Mark did not know why, but a tiny cold finger touched his heart. “She must have been crazy,” he said. He made himself laugh. “Which one was Bertie, and how long did she stay, and what was the matter with her?”

Kathy flung herself with the abandon of a child into the nearest chair. She looked at her son, who was listening avidly, and grinning. “Angel, you shouldn’t hear this. It’s too stupid, too mad. You aren’t old enough to know such things about such dreadful people. Do go downstairs and drink your chocolate; your own special little mug is right there on the kitchen table; I put it there myself. And don’t eat too much of that delicious cake!”

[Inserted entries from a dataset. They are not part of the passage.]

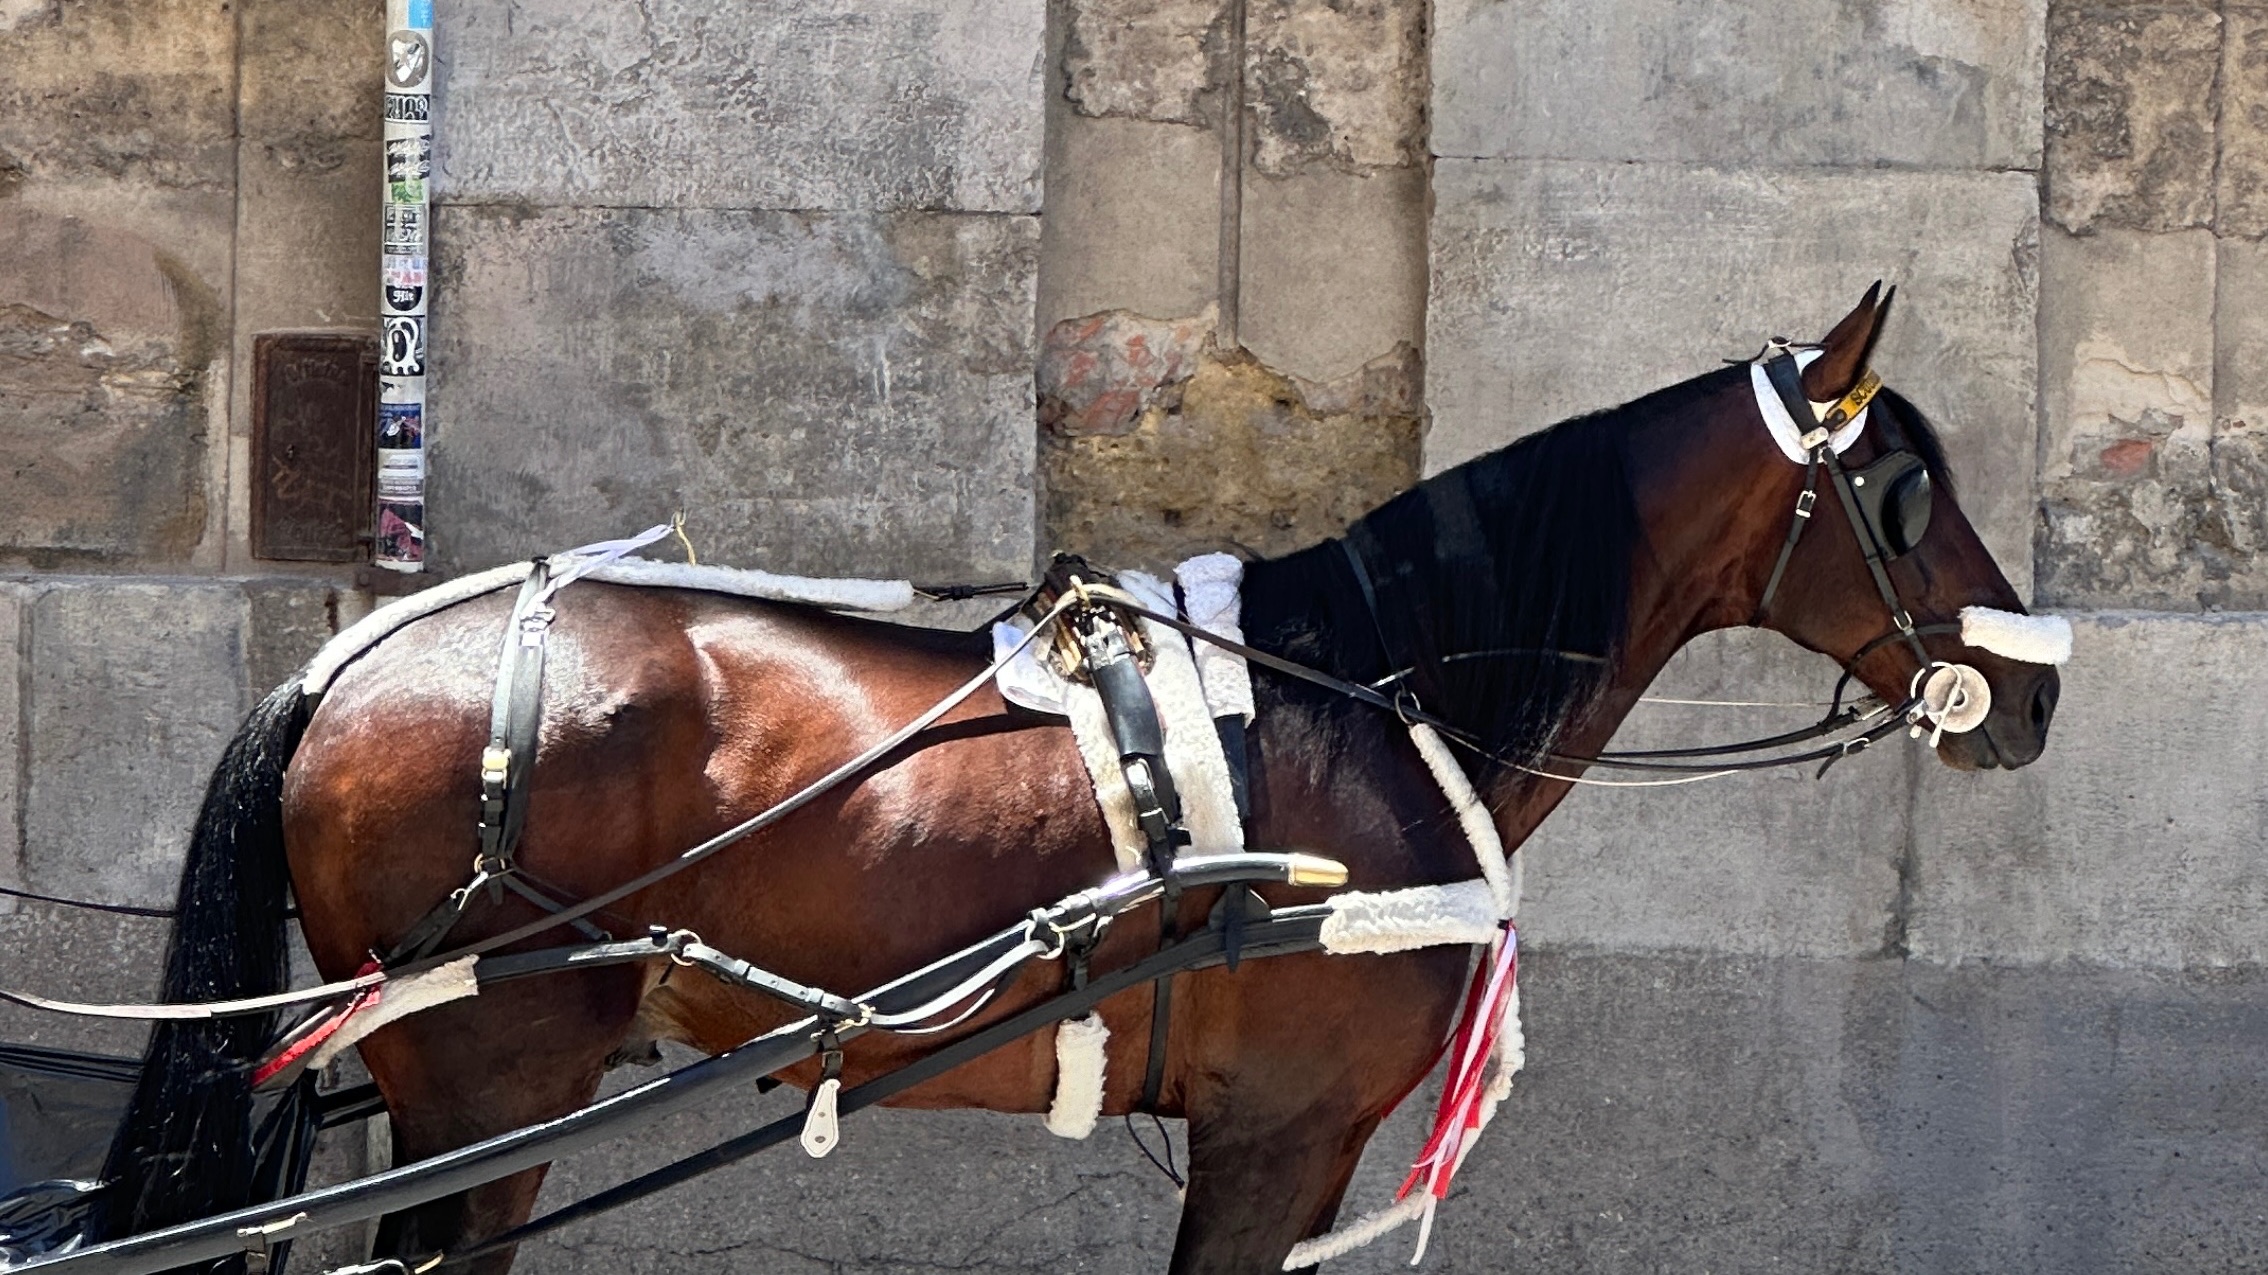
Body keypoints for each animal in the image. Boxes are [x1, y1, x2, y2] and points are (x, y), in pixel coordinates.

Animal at [102, 282, 2059, 1261]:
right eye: (1903, 492)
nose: (2032, 695)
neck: (1372, 690)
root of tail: (358, 652)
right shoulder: (1277, 1132)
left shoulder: (1291, 1143)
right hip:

“Sure, Mum,” responded the boy, in the indulgent voice of a man humoring a child. He left his bedroom and closed the door behind him softly.

“Such a darling,” said Kathy, with yearning, after following him with her eyes. “Oh, Bertie. She was the tall thin one, you know, with glasses, and her hair in curls on the top of her head. You remember? Forty-four, she said, though she was at least ten years older.”

“I remember now,” said Mark. “She was very well educated; she had had two years of college in some small town in Michigan, and took a home science course for a year after that. And she was only forty-four; I paid her Social Security and saw her records. She was the best cook we ever had. Wasn’t she with us for two weeks or more?”